Nel quartiere di Santa Maria Novella, alla Croce del Trebbio (tra Via delle Belle Donne e Via del Moro), i palazzi seguono una curvatura, inspiegabile se non dal fatto, forse, che così poggiano le loro fondamenta su una struttura, non lineare, preesistente (il nostro ippodromo?); ad esempio, come i palazzi in via Torta, quartiere di Santa Croce, anch’essi con un profilo curvo in quanto, qui accertato dai resti rinvenuti, costruiti sull’antico Anfiteatro romano. Alla Croce del Trebbio, invece, di resti e delle gradinate del Circo massimo nessuna traccia, anche perché, nei secoli successivi, una volta finito il fasto della città romana, le pietre degli antichi ruderi furono saccheggiate ed impiegate come materiale per costruire nuovi edifici. Eppure, qui, qualcosa di curvilineo, doveva pur esserci, infatti, la prima cerchia comunale delle mura cittadine, all’altezza dell’attuale Via del Moro, invece di proseguire in maniera rettilinea verso l’Arno, qui, compiva una deviazione, una curva; cosa impediva il suo proseguimento lineare? Forse i resti dell’ippodromo. Non è da scartare questa ipotesi, non a caso i Medici scelsero la vicina Piazza di Santa Maria Novella come spazio per disputare il palio dei cocchi, una sorta di rievocazione delle antiche corse romane con le bighe, in cui gli aurighi indossavano i colori dei quartieri cittadini. Ed ancora, nella stessa Via delle Belle Donne (in passato Via Trevigi), furono murate, come abbellimento, sulle facciate di alcuni palazzi delle teste di statue romane, coma la famosa “Berta” ancora oggi visibile sulla parete esterna di sinistra della chiesa di Santa Maria Maggiore, che provenivano, forse, proprio dalle rovine del vecchio ippodromo.

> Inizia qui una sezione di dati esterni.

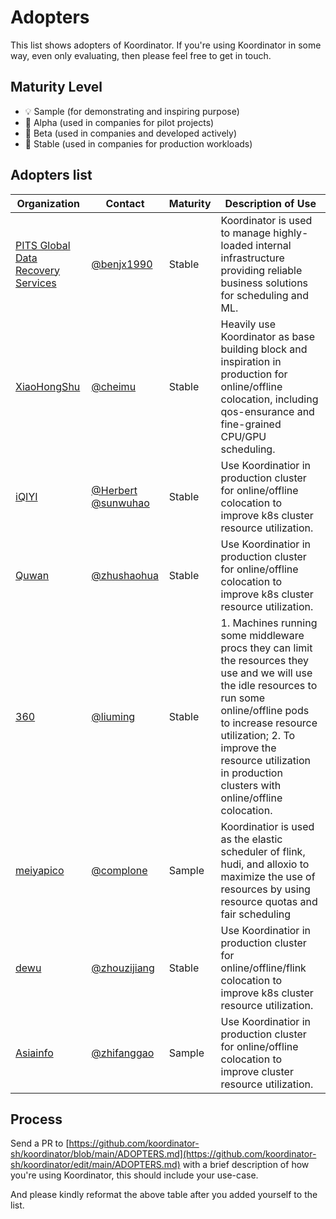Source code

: # Adopters

This list shows adopters of Koordinator. If you're using Koordinator in some way, even only evaluating, then please feel
free to get in touch.

## Maturity Level

- 💡 Sample (for demonstrating and inspiring purpose)
- 👶 Alpha (used in companies for pilot projects)
- 👦 Beta (used in companies and developed actively)
- 👨 Stable (used in companies for production workloads)

## Adopters list

| Organization                                                        | Contact                                                                              | Maturity | Description of Use                                                                                                                                                                                                                                                                         |
|---------------------------------------------------------------------|--------------------------------------------------------------------------------------|----------|--------------------------------------------------------------------------------------------------------------------------------------------------------------------------------------------------------------------------------------------------------------------------------------------|
| [PITS Global Data Recovery Services](https://pitsdatarecovery.net/) | [@benjx1990](https://github.com/benjx1990)                                           | Stable   | Koordinator is used to manage highly-loaded internal infrastructure providing reliable business solutions for scheduling and ML.                                                                                                                                                           |
| [XiaoHongShu](https://xiaohongshu.com)                              | [@cheimu](https://github.com/cheimu)                                                 | Stable   | Heavily use Koordinator as base building block and inspiration in production for online/offline colocation, including qos-ensurance and fine-grained CPU/GPU scheduling.                                                                                                                   |
| [iQIYI](https://www.iqiyi.com/)                                     | [@Herbert](https://github.com/wangxiaoq) [@sunwuhao](mailTo:sunwuhao001@hotmail.com) | Stable   | Use Koordinatior in production cluster for online/offline colocation to improve k8s cluster resource utilization.                                                                                                                                                                          |
| [Quwan](https://www.52tt.com)                                       | [@zhushaohua](mailTo:zhushaohua@52tt.com)                                            | Stable   | Use Koordinatior in production cluster for online/offline colocation to improve k8s cluster resource utilization.                                                                                                                                                                          |
| [360](https://www.360.com)                                          | [@liuming](https://github.com/lucming)                                               | Stable   | 1. Machines running some middleware procs they can limit the resources they use and we will use the idle resources to run some online/offline pods to increase resource utilization; 2. To improve the resource utilization in production clusters with online/offline colocation.         |
| [meiyapico](https://www.300188.cn/)                                 | [@complone](https://github.com/complone)                                             | Sample   | Koordinatior is used as the elastic scheduler of flink, hudi, and alloxio to maximize the use of resources by using resource quotas and fair scheduling                                                                                                                                    |
| [dewu](https://www.dewu.com/)                                       | [@zhouzijiang](https://github.com/zhouzijiang)                                       | Stable   | Use Koordinatior in production cluster for online/offline/flink colocation to improve k8s cluster resource utilization.                                                                                                                                                                    |
| [Asiainfo](https://www.asiainfo.com/zh_cn/index.html)                                       | [@zhifanggao](https://github.com/zhifanggao)                                       | Sample   | Use Koordinatior in production cluster for online/offline colocation to improve cluster resource utilization.                                                                                                                                                                    |


## Process

Send a PR
to [https://github.com/koordinator-sh/koordinator/blob/main/ADOPTERS.md](https://github.com/koordinator-sh/koordinator/edit/main/ADOPTERS.md)
with a brief description of how you're using Koordinator, this should include your use-case.

And please kindly reformat the above table after you added yourself to the list.
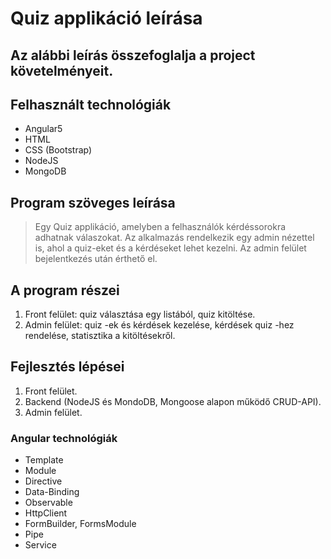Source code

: # Quiz applikáció leírása
## Az alábbi leírás összefoglalja a project követelményeit.

## Felhasznált technológiák
* Angular5
* HTML
* CSS (Bootstrap)
* NodeJS
* MongoDB

## Program szöveges leírása
> Egy Quiz applikáció, amelyben a felhasználók kérdéssorokra adhatnak 
válaszokat. Az alkalmazás rendelkezik egy admin nézettel is, ahol a 
quiz-eket és a kérdéseket lehet kezelni. Az admin felület bejelentkezés 
után érthető el.

## A program részei
1. Front felület: quiz választása egy listából, quiz kitöltése.
2. Admin felület: quiz -ek és kérdések kezelése, kérdések quiz -hez 
rendelése, statisztika a kitöltésekről.

## Fejlesztés lépései
1. Front felület.
2. Backend (NodeJS és MondoDB, Mongoose alapon működő CRUD-API).
3. Admin felület.

### Angular technológiák
* Template
* Module
* Directive
* Data-Binding
* Observable
* HttpClient
* FormBuilder, FormsModule
* Pipe
* Service
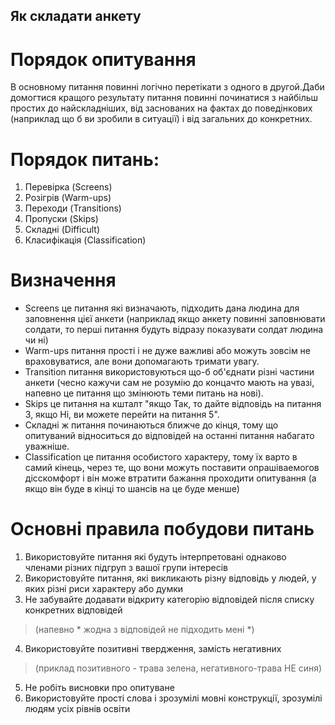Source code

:  ## Як складати анкету

 # Порядок опитування

В основному питання повинні логічно перетікати з одного в другой.Даби домогтися кращого результату
питання повинні починатися з найбільш простих до найскладніших, від заснованих на фактах до поведінкових (наприклад що б ви зробили в ситуації) і від загальних до конкретних.

 # Порядок питань:
1. Перевірка (Screens)
2. Розігрів (Warm-ups)
3. Переходи (Transitions)
4. Пропуски (Skips)
5. Складні (Difficult)
6. Класифікація (Classification)

 # Визначення
 * Screens це питання які визначають, підходить дана людина для заповнення цієї анкети (наприклад
якщо анкету повинні заповнювати солдати, то перші питання будуть відразу показувати солдат людина чи ні)
 * Warm-ups питання прості і не дуже важливі або можуть зовсім не враховуватися, але вони допомагають тримати увагу.
 * Transition питання використовуються що-б об'єднати різні частини анкети (чесно кажучи сам не розумію до концачто мають на увазі, напевно це питання що змінюють теми питань на нові).
 * Skips це питання на кшталт "якщо Так, то дайте відповідь на питання 3, якщо Ні, ви можете перейти на питання 5".
 * Складні ж питання починаються ближче
до кінця, тому що опитуваний відноситься до відповідей на останні питання набагато уважніше.
 * Classification це питання особистого характеру, тому їх варто в самий кінець, через те, що вони можуть поставити опрашіваемогов дісскомфорт і він може втратити бажання проходити опитування (а якщо він буде в кінці то шансів на це буде менше)

 # Основні правила побудови питань

1. Використовуйте питання які будуть інтерпретовані однаково членами різних підгруп з вашої групи інтересів
2. Використовуйте питання, які викликають різну відповідь у людей, у яких різні риси характеру або думки
3. Не забувайте додавати відкриту категорію відповідей після списку конкретних відповідей
>(напевно * жодна з відповідей не підходить мені *)
4. Використовуйте позитивні твердження, замість негативних
>(приклад позитивного - трава зелена, негативного-трава НЕ синя)
5. Не робіть висновки про опитуване
6. Використовуйте прості слова і зрозумілі мовні конструкції, зрозумілі людям усіх рівнів освіти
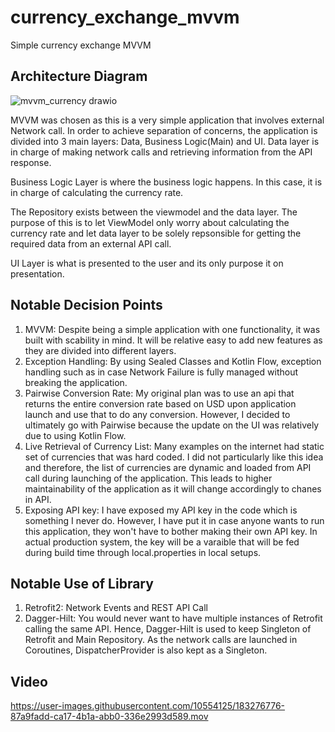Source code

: # currency_exchange_mvvm
Simple currency exchange MVVM
## Architecture Diagram
![mvvm_currency drawio](https://user-images.githubusercontent.com/10554125/183276094-b1110af0-90b8-436f-86ca-e160dda758c6.png)

MVVM was chosen as this is a very simple application that involves external Network call. In order to achieve separation of concerns, the application is divided into 3 main layers: Data, Business Logic(Main) and UI. 
Data layer is in charge of making network calls and retrieving information from the API response.

Business Logic Layer is where the business logic happens. In this case, it is in charge of calculating the currency rate. 

The Repository exists between the viewmodel and the data layer. The purpose of this is to let ViewModel only worry about calculating the currency rate and let data layer to be solely repsonsible for getting the required data from an external API call.


UI Layer is what is presented to the user and its only purpose it on presentation. 

## Notable Decision Points
1. MVVM: Despite being a simple application with one functionality, it was built with scability in mind. It will be relative easy to add new features as they are divided into different layers. 
2. Exception Handling: By using Sealed Classes and Kotlin Flow, exception handling such as in case Network Failure is fully managed without breaking the application.
3. Pairwise Conversion Rate: My original plan was to use an api that returns the entire conversion rate based on USD upon application launch and use that to do any conversion. However, I decided to ultimately go with Pairwise because the update on the UI was relatively due to using Kotlin Flow.
4. Live Retrieval of Currency List: Many examples on the internet had static set of currencies that was hard coded. I did not particularly like this idea and therefore, the list of currencies are dynamic and loaded from API call during launching of the application. This leads to higher maintainability of the application as it will change accordingly to chanes in API.
5. Exposing API key: I have exposed my API key in the code which is something I never do. However, I have put it in case anyone wants to run this application, they won't have to bother making their own API key. In actual production system, the key will be a varaible that will be fed during build time through local.properties in local setups. 

## Notable Use of Library
1. Retrofit2: Network Events and REST API Call
2. Dagger-Hilt: You would never want to have multiple instances of Retrofit calling the same API. Hence, Dagger-Hilt is used to keep Singleton of Retrofit and Main Repository. As the network calls are launched in Coroutines, DispatcherProvider is also kept as a Singleton.

## Video

https://user-images.githubusercontent.com/10554125/183276776-87a9fadd-ca17-4b1a-abb0-336e2993d589.mov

Via delle Belle Donne ed il profilo curvilineo dei palazzi (sorgono su un antico ippodromo romano?) |
Un’altra misteriosa, ma non tanto, testimonianza della Firenze romana è la statua di Marte; in verità il monumento equestre raffigurava Diocleziano (per alcuni l’imperatore Teodorico), che scelse Firenze come sede del governatorato della Toscana e dell’Umbria e pertanto gli fu dedicata la statua, posta vicino alla porta sud della città (via Gondi e via Calimaruzza) il cui basamento fu ritrovato nel 1873 ed oggi è conservato al Museo Archeologico.
Successivamente la statua fu trasferita proprio sulla riva destra dell’Arno, e, soggetta alle violenze delle acque del fiume, per molti anni fu dimenticata, fin quando, riconosciuta come un omaggio al dio Marte, protettore della città, fu ricollocata nei pressi dell’attuale chiesa di Santa Felicita, sulla riva sinistra, quindi non più in una sede centrale, in quanto raffigurante pur sempre una divinità pagana. Ma il destino del monumento fu ancora legato all’Arno. Difatti, fu trascinato via dall’alluvione del 1177, assieme al Ponte Vecchio, ripescato, fu collocato, su una colonna, presso l’attuale Piazza del Pesce, nonostante il disappunto del clero cittadino, Ma a liberare definitivamente il clero dall’ingombrante statua pagana, ci pensò ancora una volta l’Arno, con l’alluvione del 1333 che inghiottì per sempre la “pietra scema che guarda il ponte”, come Dante la descrive nella Divina Commedia, “scema” perché ormai , dopo tante ingiurie, mutilata e molto sciupata.